## [What you need to do]
Which lines below include the string "financial"? Please show each one.

══ Available data ══

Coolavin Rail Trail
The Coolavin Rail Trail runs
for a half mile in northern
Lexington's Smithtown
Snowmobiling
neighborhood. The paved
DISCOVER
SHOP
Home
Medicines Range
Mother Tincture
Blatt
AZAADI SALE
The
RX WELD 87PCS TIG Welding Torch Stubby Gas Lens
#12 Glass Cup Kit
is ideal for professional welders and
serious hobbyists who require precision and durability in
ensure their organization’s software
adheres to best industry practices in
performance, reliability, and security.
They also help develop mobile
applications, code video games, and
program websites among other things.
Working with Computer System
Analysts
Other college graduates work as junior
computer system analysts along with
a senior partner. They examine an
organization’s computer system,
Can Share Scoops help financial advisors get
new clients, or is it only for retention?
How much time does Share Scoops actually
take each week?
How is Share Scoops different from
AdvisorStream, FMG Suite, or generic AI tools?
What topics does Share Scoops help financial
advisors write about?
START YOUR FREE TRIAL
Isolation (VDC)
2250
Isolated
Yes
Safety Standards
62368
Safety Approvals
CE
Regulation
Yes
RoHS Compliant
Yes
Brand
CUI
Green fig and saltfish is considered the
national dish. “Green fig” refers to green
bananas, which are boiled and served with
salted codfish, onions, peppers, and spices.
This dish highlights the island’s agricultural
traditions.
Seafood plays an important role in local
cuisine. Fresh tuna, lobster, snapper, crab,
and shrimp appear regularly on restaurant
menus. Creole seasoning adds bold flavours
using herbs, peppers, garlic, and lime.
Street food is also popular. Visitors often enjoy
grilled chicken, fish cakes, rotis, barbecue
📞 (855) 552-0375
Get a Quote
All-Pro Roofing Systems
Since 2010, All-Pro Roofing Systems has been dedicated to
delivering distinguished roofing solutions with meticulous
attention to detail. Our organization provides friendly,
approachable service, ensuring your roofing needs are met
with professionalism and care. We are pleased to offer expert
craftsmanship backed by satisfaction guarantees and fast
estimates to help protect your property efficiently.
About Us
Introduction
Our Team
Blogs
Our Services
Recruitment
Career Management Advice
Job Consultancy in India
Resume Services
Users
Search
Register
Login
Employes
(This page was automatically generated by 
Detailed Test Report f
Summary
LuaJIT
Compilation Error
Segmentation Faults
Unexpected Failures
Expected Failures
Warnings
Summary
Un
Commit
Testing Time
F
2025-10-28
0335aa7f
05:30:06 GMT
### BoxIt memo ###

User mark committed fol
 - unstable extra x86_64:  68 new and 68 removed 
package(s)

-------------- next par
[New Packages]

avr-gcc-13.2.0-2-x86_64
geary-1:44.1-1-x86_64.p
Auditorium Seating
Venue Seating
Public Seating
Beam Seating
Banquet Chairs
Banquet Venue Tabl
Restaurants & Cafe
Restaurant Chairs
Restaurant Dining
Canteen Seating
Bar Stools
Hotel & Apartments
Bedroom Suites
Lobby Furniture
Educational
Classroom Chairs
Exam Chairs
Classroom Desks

═══

## [Reply to the task]
Can Share Scoops help financial advisors get
What topics does Share Scoops help financial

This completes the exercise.